Job item: Reproduce the section of the listing that begins at the line containing "Probíhá Koupě" and finishes at the line containing "ly nalezeny žádné výsledky.". Include both end lines and nothing beyond them.

Exercise input:
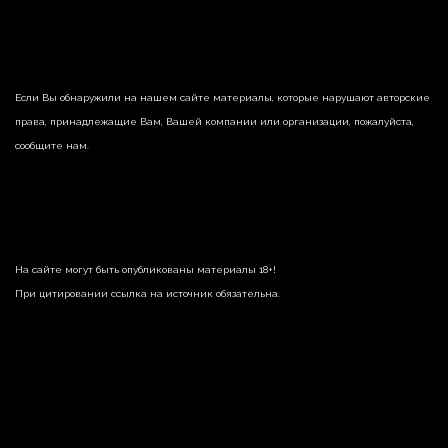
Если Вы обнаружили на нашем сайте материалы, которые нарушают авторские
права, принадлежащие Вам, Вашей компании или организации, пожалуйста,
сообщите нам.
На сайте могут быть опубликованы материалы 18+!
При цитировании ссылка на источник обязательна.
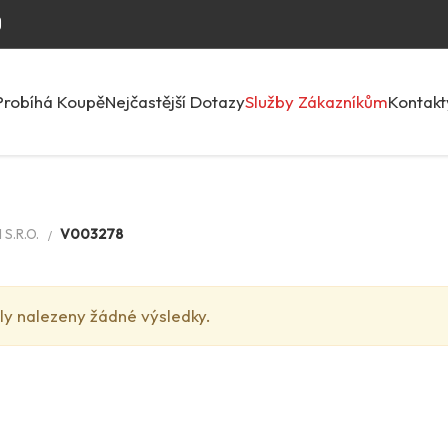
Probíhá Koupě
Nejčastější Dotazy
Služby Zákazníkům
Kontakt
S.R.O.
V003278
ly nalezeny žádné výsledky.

==

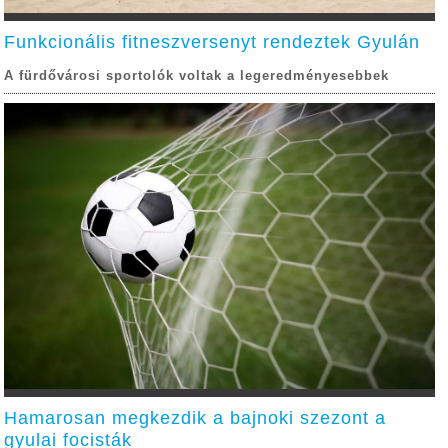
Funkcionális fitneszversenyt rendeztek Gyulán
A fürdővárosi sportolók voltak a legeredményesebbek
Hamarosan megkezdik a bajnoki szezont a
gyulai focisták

Your response:
Probíhá Koupě
Nejčastější Dotazy
Služby Zákazníkům
Kontakt
S.R.O.
V003278
ly nalezeny žádné výsledky.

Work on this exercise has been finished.